II. GEMH Has Not Met Its Burden for Summary Judgment.

Turning to GEMH's second argument, GEMH has not submitted sufficient evidence to meet the exacting standard imposed on the interpretation of an ambiguous contract through summary judgment. Seller MLPA § 7(a) imposes the obligation on GEMH to repurchase loans that breach WMC's R&Ws. Under ordinary precepts of contract interpretation, the negation of an express obligation contained in a contract should be clear. The Key Sentence in PSA § 2.03(a) does not provide that clarity and neither does any of the extrinsic on which GEMH relies.

Moreover, GEMH's interpretation of the Key Sentence fails to accomplish a basic tenet of contract interpretation: to give independent force and effect to each provision of the three critical documents responsible for placing the loans into the RMBS trust. Interpreting PSA § 2.03(a) to preclude a repurchase remedy against GEMH fails to give independent force and effect to not only Seller MLPA § 7(a) (where GEMH explicitly undertook an obligation to repurchase loans that breach WMC's R&Ws), but also the title of PSA § 2.03 (which is "Repurchase or Substitution of Mortgage Loans by [WMC], [GEMH] or the Depositor"), and PSA § 2.03(c) (which describes GEMH's repurchase obligations). It is also in tension with the descriptions in the Prospectus of GEMH's duties as the mortgage loan seller.

A more holistic reading of PSA § 2.03(a) that gives force and effect to all provisions contained in the three transaction documents is available. Section 2.03(a) addresses the mechanics of managing the repurchase of the loan when the Originator's R&Ws have been breached. It acknowledges that a breach of those R&Ws may trigger a repurchase of the loan by either GEMH or WMC. It then explains that the purchase price shall be paid into a "Collection Account" and that the loan file will be released to WMC. It adds that, in lieu of a repurchase by GEMH or WMC, the action must be for specific performance and not damages. It is only after the details of the repurchase process are set out that the Key Sentence appears. It indicates that "the obligation of WMC" (in the event that its R&Ws are breached) is limited to the duties to cure, repurchase, or substitute. The sentence thus serves to underscore in the PSA, the only contract to which the Trustee is a party, what was already stated the Originator MLPA: that, if an action is pursued against WMC, the action must be for specific performance and not damages.
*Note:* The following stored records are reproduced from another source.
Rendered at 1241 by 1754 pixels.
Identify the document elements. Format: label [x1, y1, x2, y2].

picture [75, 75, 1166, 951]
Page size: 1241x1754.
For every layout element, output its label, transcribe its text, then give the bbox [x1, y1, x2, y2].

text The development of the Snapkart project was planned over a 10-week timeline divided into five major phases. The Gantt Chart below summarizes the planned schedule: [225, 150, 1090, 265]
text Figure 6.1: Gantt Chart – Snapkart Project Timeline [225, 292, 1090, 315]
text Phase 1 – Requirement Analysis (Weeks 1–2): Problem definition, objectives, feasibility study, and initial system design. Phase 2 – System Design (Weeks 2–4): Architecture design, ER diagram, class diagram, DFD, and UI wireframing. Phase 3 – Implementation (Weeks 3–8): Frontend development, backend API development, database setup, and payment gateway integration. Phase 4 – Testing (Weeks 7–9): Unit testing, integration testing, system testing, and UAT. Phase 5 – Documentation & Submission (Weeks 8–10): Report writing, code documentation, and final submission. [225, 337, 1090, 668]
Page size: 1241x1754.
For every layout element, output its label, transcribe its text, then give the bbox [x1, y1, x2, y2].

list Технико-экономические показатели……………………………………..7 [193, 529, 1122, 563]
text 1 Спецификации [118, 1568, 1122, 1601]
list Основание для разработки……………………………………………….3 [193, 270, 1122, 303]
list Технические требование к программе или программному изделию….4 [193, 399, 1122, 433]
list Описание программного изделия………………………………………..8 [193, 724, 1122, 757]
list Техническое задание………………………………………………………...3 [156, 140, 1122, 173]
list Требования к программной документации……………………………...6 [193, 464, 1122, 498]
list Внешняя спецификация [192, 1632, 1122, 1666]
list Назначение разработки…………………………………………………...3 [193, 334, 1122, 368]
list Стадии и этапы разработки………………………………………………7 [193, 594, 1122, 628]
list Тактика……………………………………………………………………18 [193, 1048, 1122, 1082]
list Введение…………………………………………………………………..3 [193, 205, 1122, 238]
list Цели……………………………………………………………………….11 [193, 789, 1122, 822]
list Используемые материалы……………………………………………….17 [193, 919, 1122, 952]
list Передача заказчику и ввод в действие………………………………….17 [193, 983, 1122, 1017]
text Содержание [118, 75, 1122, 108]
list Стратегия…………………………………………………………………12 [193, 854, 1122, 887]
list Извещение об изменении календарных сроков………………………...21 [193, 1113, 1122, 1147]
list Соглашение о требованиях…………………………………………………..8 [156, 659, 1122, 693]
Because PSA § 2.03(a) is ambiguous and GEMH has failed to meet its burden on summary judgment, the proper interpretation of PSA § 2.03(a) is a question reserved for trial. It is sufficient at this stage to note that GEMH's interpretation is in direct tension with other provisions in the transaction documents, and an interpretation that provides independent force and effect to each provision is available.


GEMH's March 17 motion for summary judgment is denied.